- TASK DETAILS: Once the line holding "click(763, 210)" is found in the entries below, restate it and each line after it word for word, with no pictures.

◆ ◆ ◆ ◆ ◆ ◆ ◆

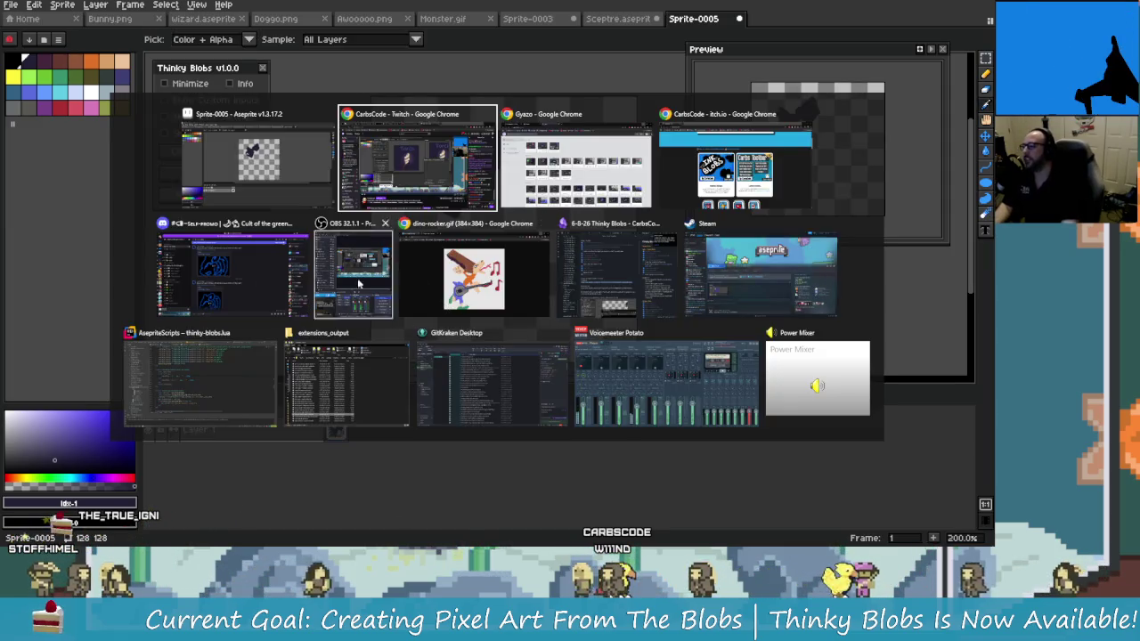
Switch to Obsidian and open the 5-6-26 Thinky Blobs (Starting Shapes) recap
key(Escape)
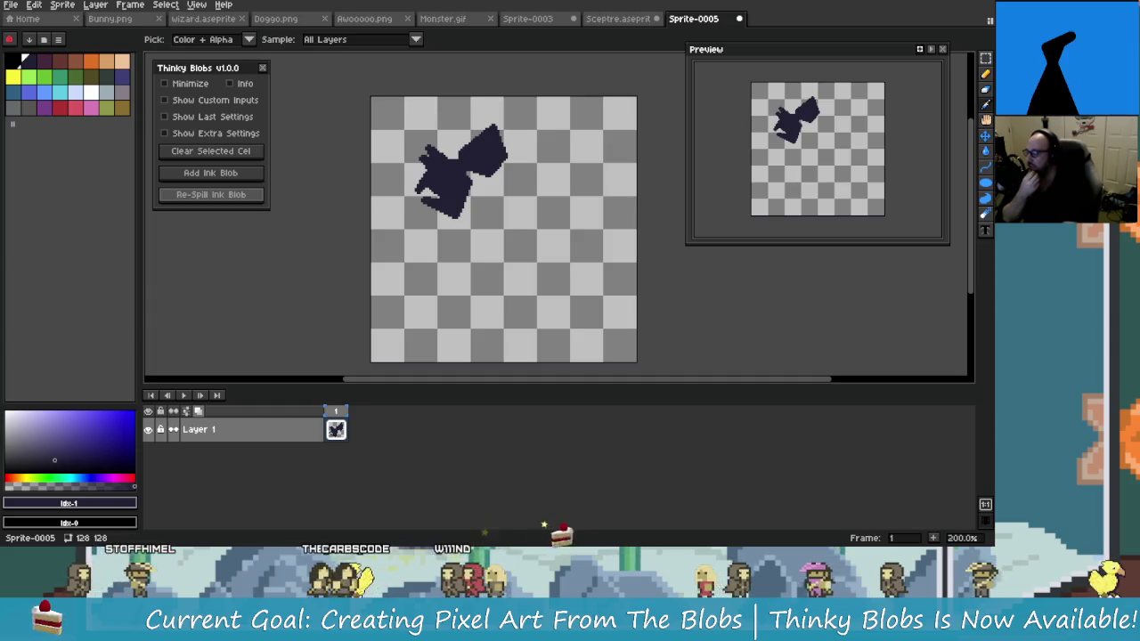
key(alt+Tab)
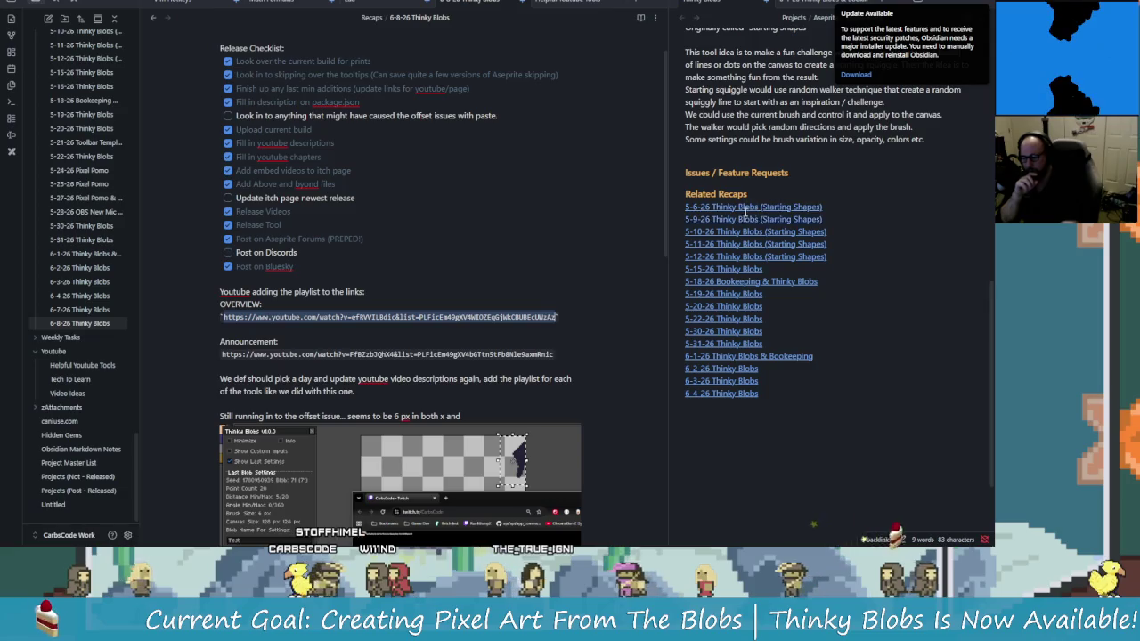
click(763, 210)
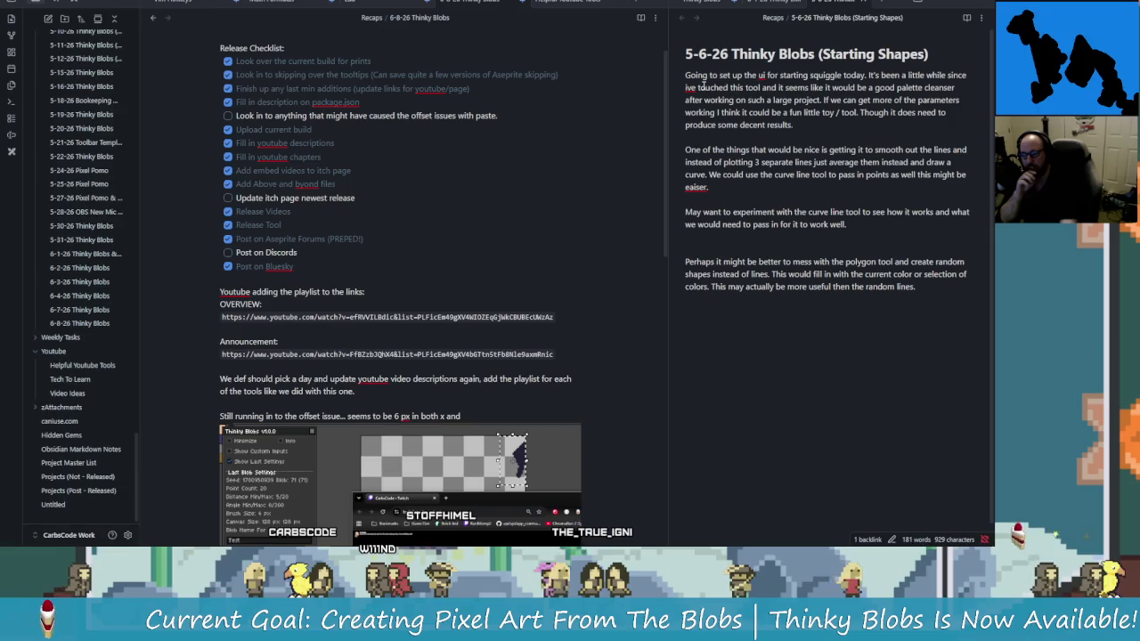
Highlight passages of the recap while reading, ending on the polygon tool idea
drag(711, 79, 842, 77)
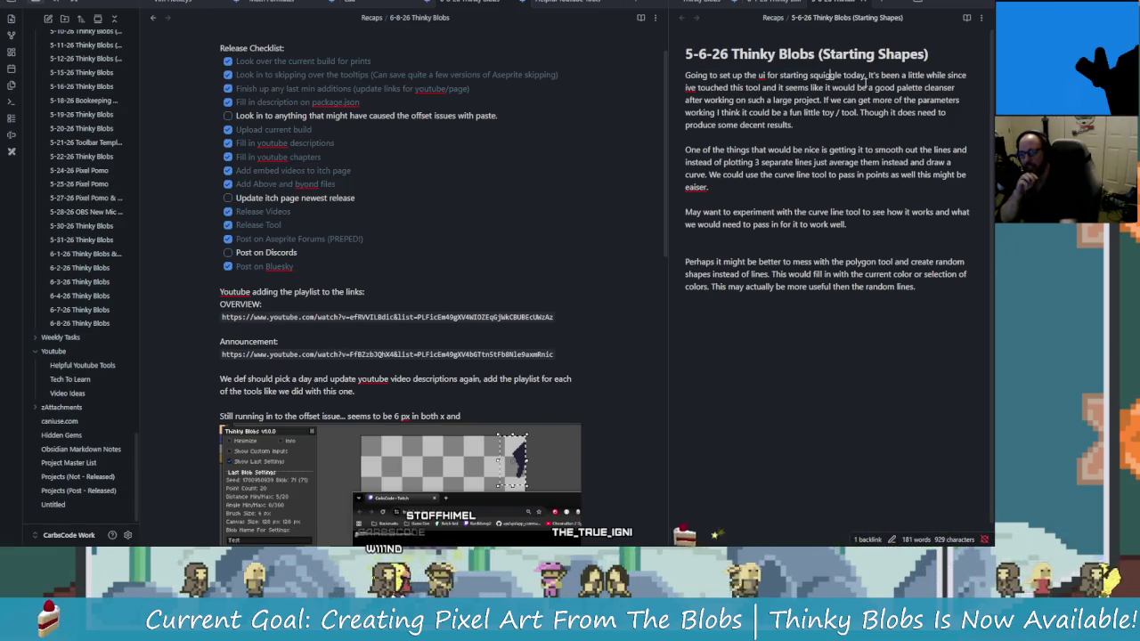
click(777, 87)
drag(777, 87, 920, 100)
click(920, 100)
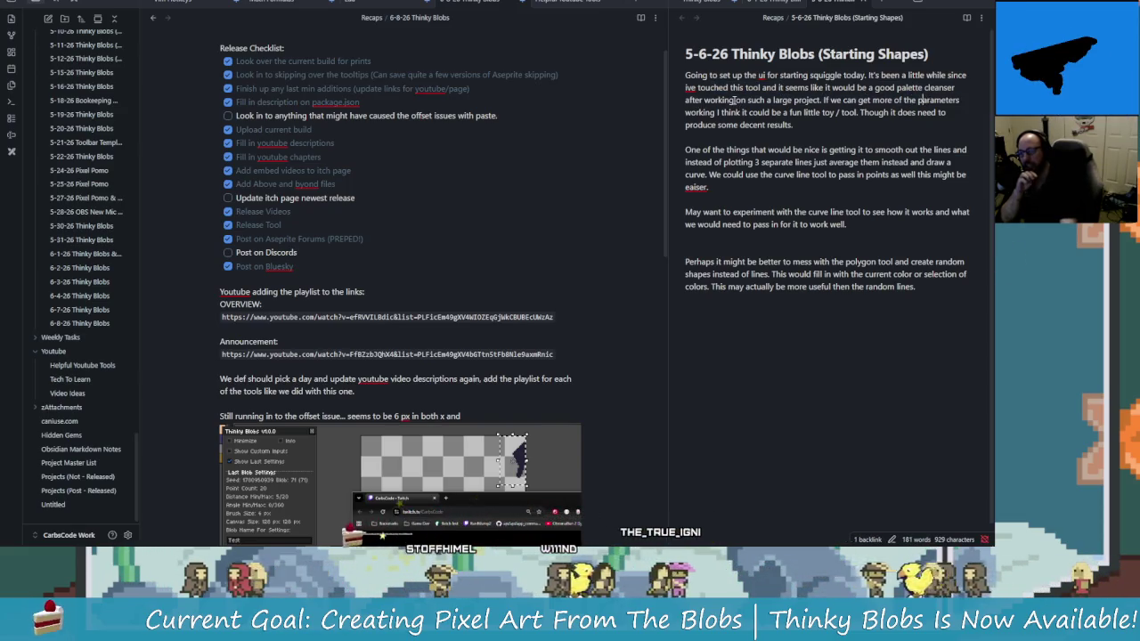
click(818, 100)
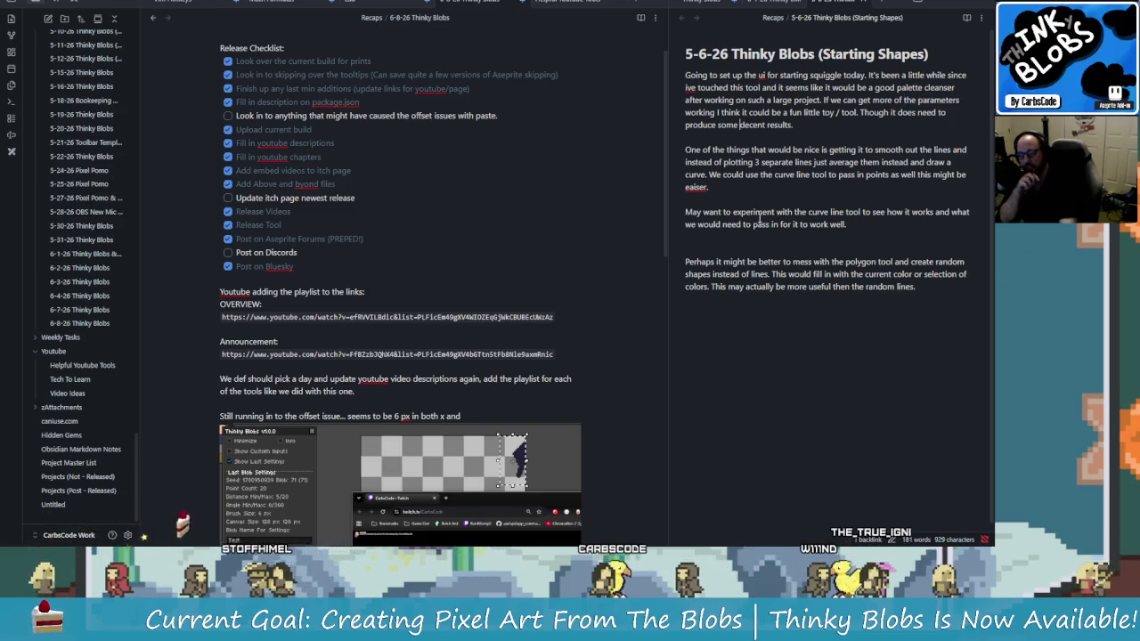
drag(907, 163, 951, 150)
click(950, 149)
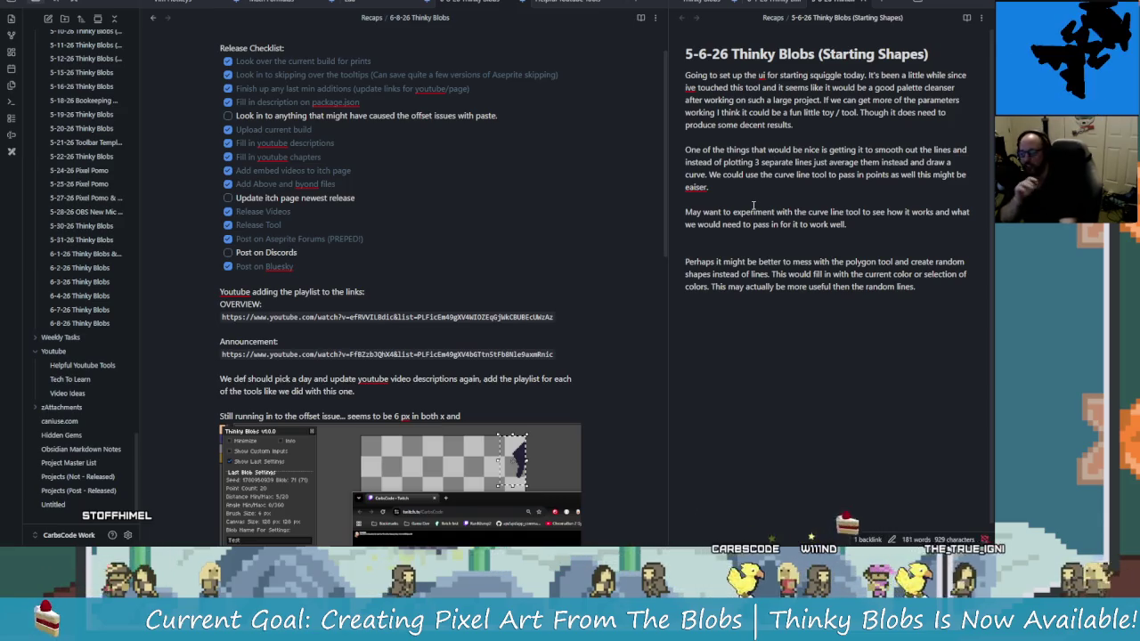
mouse_move(926, 212)
mouse_down()
mouse_move(839, 256)
mouse_move(905, 262)
mouse_up()
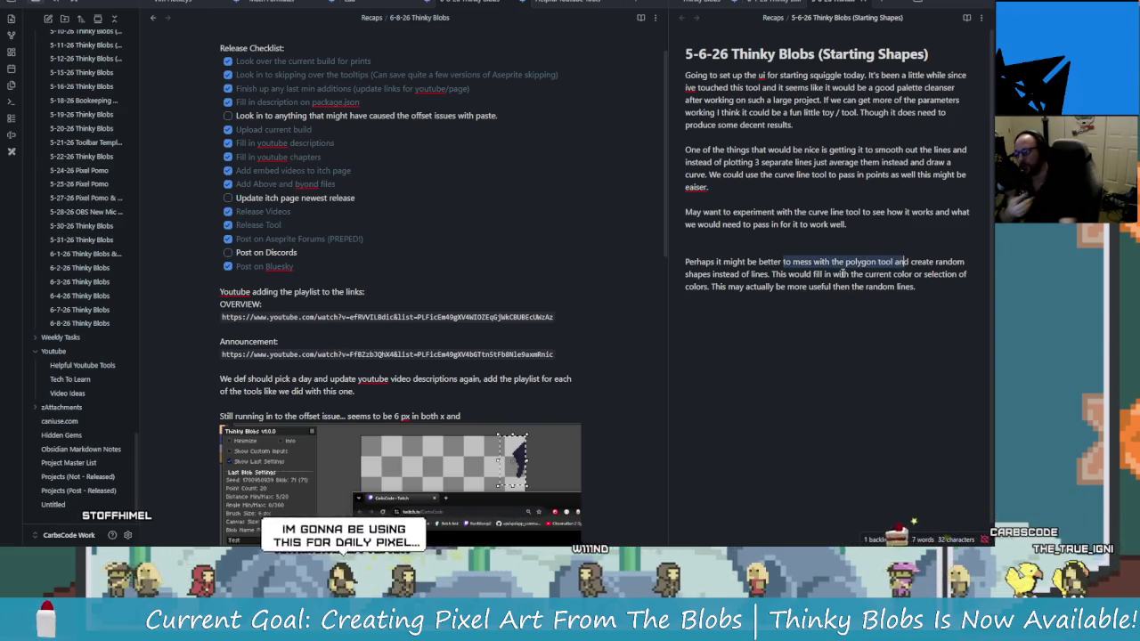
click(926, 287)
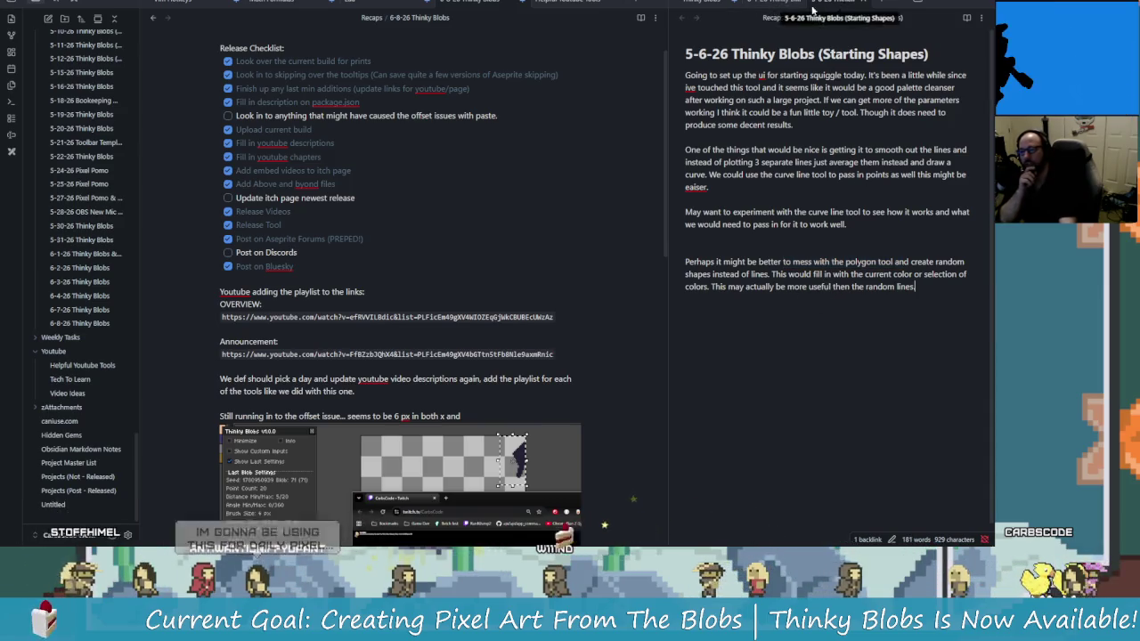
click(716, 7)
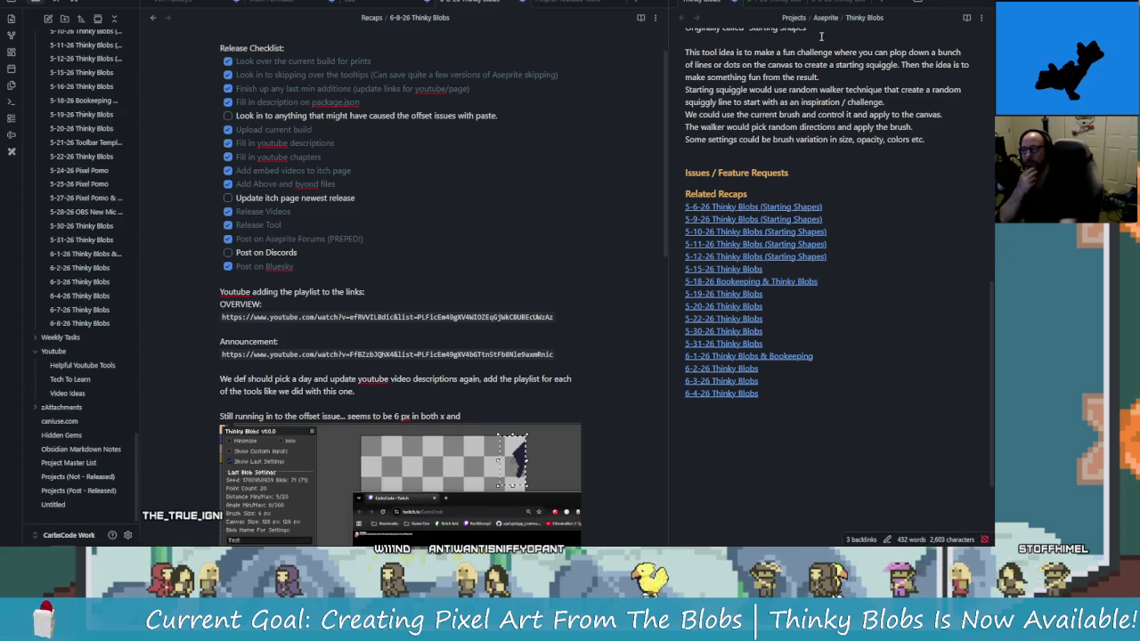
click(855, 7)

◆ ◆ ◆ ◆ ◆ ◆ ◆

- RESULT OF THE EXERCISE:
click(763, 210)
Highlight passages of the recap while reading, ending on the polygon tool idea
drag(711, 79, 842, 77)
click(777, 87)
drag(777, 87, 920, 100)
click(920, 100)
click(818, 100)
drag(907, 163, 951, 150)
click(950, 149)
mouse_move(926, 212)
mouse_down()
mouse_move(839, 256)
mouse_move(905, 262)
mouse_up()
click(926, 287)
click(716, 7)
click(855, 7)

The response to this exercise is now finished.